**About this task:**
Set down each line from the line holding "Primjena propisa o" to the last line of the entries below, exactly, with both ends included and without pictures.

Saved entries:
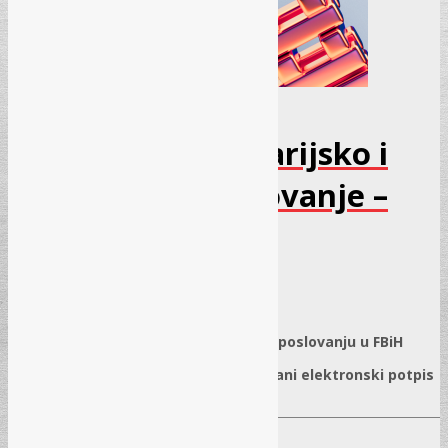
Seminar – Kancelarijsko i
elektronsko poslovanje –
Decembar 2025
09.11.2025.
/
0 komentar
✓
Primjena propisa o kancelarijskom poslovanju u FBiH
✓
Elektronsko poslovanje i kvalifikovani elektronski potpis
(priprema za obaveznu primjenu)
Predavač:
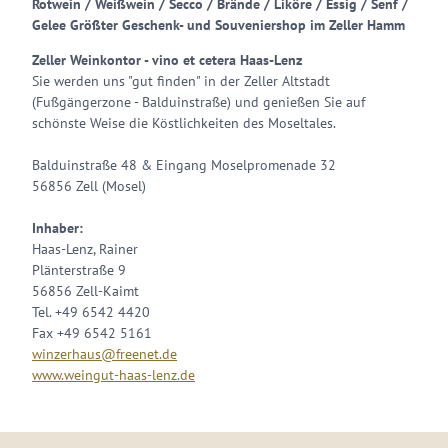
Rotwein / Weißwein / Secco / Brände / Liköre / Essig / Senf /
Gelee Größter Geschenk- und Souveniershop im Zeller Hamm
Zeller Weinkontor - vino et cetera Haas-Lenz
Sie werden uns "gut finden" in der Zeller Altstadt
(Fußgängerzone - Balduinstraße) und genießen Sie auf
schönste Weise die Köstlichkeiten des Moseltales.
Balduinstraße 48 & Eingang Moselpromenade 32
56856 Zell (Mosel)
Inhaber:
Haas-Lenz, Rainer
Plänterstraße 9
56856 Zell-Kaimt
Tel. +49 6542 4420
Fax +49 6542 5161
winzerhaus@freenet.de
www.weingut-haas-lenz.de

**Problem solution:**
Primjena propisa o kancelarijskom poslovanju u FBiH
✓
Elektronsko poslovanje i kvalifikovani elektronski potpis
(priprema za obaveznu primjenu)
Predavač:
Rotwein / Weißwein / Secco / Brände / Liköre / Essig / Senf /
Gelee Größter Geschenk- und Souveniershop im Zeller Hamm
Zeller Weinkontor - vino et cetera Haas-Lenz
Sie werden uns "gut finden" in der Zeller Altstadt
(Fußgängerzone - Balduinstraße) und genießen Sie auf
schönste Weise die Köstlichkeiten des Moseltales.
Balduinstraße 48 & Eingang Moselpromenade 32
56856 Zell (Mosel)
Inhaber:
Haas-Lenz, Rainer
Plänterstraße 9
56856 Zell-Kaimt
Tel. +49 6542 4420
Fax +49 6542 5161
winzerhaus@freenet.de
www.weingut-haas-lenz.de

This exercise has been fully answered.